Cee Vee is an unincorporated community in northwestern Cottle County, Texas, United States. According to the Handbook of Texas, the community had a population of 45 in 2000.

==History==
Cee Vee was established on land that had previously belonged to the CV Ranch. The CV land was part of the property that Lafayette M. Hughes sold out of the Mill Iron Ranch in 1927. That next year, the new settlement was given a post office, and William Newson was appointed postmaster. Postal officials prohibited using initials' but ultimately approved Cee Vee when Newson requested the name of CV for the post office. Around 1929, a gin was constructed, and Cee Vee expanded to include two general stores, a barbershop, and a feed supply. By 1929, congregations of the Methodists, Baptists, and Church of Christ had formed. Local enterprises served a large remote farming area. About 50 people were served by two stores in 1940. The community had 71 residents served by the post office and a business in 1980. The population remained at 71 in 1990, then went down to 45 in 2000.

Although Cee Vee is unincorporated, it has a post office, with the ZIP code of 79223.

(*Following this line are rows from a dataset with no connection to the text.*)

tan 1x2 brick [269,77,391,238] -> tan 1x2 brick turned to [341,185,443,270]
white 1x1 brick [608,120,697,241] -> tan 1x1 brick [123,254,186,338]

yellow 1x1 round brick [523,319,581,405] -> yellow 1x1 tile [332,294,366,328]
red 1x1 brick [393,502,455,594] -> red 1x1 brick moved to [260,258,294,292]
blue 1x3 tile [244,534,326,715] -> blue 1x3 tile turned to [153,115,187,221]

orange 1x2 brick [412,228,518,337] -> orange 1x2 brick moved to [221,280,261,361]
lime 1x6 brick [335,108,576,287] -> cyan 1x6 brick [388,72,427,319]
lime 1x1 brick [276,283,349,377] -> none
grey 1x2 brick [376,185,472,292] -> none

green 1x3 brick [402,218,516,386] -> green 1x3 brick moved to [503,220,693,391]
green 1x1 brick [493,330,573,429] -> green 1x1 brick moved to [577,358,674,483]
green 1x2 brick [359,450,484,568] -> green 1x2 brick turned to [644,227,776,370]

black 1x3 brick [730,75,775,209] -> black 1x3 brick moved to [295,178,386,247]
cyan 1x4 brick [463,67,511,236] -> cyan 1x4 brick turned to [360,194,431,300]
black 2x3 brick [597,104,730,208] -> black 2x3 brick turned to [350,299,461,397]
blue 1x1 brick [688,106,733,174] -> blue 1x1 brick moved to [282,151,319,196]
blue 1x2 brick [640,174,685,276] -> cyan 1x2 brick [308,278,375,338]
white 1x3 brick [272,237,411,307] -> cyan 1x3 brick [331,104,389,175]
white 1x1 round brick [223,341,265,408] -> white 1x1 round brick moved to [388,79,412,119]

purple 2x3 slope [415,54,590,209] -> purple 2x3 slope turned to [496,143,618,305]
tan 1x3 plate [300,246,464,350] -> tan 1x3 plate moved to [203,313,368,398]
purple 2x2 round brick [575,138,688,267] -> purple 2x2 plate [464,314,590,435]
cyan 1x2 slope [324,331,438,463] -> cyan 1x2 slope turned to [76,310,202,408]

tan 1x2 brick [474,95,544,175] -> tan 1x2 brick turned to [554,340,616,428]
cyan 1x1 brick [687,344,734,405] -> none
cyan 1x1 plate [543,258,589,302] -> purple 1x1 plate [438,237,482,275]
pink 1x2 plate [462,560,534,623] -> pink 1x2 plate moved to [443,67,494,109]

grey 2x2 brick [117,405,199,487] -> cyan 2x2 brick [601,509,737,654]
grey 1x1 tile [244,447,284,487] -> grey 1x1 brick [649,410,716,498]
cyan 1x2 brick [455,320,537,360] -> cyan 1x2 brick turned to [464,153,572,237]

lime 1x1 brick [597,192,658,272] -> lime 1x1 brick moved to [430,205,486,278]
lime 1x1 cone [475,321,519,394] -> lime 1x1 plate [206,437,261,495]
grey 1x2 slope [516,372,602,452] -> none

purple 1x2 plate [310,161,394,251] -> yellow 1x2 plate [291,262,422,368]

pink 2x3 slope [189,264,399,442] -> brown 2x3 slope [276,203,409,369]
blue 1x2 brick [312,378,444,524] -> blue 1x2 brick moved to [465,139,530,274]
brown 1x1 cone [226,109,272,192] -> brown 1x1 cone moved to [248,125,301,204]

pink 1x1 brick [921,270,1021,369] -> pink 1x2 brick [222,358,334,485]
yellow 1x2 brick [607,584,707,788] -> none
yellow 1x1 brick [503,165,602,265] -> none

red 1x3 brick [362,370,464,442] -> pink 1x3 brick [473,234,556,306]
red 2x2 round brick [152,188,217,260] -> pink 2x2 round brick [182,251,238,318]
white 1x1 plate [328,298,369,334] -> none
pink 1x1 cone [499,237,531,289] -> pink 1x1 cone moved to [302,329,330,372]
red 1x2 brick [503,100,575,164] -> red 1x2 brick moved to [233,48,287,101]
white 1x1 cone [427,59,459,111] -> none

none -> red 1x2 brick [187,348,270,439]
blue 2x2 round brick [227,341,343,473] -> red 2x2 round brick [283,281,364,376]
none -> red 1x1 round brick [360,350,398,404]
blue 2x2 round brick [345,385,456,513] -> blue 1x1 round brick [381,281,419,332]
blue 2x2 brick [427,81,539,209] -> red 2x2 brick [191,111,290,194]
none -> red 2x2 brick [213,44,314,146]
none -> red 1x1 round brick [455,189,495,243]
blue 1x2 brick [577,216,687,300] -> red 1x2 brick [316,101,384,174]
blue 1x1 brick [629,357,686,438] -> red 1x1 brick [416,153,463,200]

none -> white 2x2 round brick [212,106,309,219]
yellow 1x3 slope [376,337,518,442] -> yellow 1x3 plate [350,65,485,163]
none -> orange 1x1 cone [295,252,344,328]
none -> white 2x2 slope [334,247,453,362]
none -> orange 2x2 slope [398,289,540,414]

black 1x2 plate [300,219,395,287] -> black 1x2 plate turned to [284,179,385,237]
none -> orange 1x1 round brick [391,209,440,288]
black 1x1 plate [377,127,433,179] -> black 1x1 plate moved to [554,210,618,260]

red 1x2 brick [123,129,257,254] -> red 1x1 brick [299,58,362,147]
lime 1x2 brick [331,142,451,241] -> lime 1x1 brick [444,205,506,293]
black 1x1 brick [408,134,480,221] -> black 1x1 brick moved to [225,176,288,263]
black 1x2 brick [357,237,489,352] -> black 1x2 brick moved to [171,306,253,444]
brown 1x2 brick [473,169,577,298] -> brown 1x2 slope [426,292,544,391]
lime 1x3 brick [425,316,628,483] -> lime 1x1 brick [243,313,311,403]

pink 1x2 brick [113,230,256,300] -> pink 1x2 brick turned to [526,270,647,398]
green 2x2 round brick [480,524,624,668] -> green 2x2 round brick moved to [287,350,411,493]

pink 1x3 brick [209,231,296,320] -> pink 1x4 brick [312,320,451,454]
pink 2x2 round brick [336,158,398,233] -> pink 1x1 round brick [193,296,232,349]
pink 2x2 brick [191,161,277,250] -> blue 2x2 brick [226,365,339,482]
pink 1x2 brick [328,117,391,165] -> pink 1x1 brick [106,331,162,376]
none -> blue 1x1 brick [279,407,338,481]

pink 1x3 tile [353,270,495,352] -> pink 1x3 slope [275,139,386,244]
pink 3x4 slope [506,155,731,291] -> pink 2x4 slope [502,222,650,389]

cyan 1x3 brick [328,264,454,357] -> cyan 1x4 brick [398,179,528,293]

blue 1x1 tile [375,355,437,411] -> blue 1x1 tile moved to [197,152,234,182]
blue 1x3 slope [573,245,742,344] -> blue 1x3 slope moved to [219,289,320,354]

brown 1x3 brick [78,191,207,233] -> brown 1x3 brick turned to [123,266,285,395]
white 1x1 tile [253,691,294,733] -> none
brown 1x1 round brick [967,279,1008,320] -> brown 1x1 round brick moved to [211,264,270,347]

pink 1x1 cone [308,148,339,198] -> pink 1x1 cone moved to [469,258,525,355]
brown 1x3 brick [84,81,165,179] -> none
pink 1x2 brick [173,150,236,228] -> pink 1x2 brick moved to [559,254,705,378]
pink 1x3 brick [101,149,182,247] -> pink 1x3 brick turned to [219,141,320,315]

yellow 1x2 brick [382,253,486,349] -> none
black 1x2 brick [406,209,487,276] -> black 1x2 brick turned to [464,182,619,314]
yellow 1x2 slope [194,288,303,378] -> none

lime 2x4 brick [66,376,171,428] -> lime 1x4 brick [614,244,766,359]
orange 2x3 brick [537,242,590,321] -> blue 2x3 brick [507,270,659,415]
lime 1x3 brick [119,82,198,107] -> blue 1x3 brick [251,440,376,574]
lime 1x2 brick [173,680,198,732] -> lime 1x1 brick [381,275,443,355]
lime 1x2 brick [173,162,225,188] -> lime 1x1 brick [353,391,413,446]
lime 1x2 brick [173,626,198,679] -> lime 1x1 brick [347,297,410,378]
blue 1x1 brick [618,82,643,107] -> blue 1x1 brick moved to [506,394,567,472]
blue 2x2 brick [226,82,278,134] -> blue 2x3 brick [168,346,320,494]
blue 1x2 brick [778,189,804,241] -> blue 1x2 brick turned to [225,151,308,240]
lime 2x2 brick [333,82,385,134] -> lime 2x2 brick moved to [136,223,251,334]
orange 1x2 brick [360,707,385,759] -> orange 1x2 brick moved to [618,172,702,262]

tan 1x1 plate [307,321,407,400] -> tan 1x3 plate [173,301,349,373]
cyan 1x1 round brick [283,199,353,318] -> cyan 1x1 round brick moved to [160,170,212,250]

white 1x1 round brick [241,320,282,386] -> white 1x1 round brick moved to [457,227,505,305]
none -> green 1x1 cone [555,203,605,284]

On April 22, 2010, an EF2 tornado struck Cee Vee. The large, rain-wrapped, wedge tornado destroyed a storage shed, a windmill, and electrical transformers. Trees were also uprooted. It was upgraded from EF1 to EF2 in postanalysis. That same day, another F3 tornado struck the community. It touched down as the previous one dissipated. It destroyed an unoccupied house and many farm buildings. Trees and shrubs were also uprooted, farming equipment was overturned, and a heavy steel tank was knocked over. It was upgraded from EF1 to EF3 in postanalysis.

==Geography==
Cee Vee is located on Farm to Market Road 1440, 23 mi northwest of Paducah in northwestern Cottle County.

==Education==
The first school in Cee Vee opened in 1928, and was held in the Mill Iron Ranch headquarters until an actual school was built two years later. It remained in operation until the late 1950s. Today, the community is served by the Paducah Independent School District.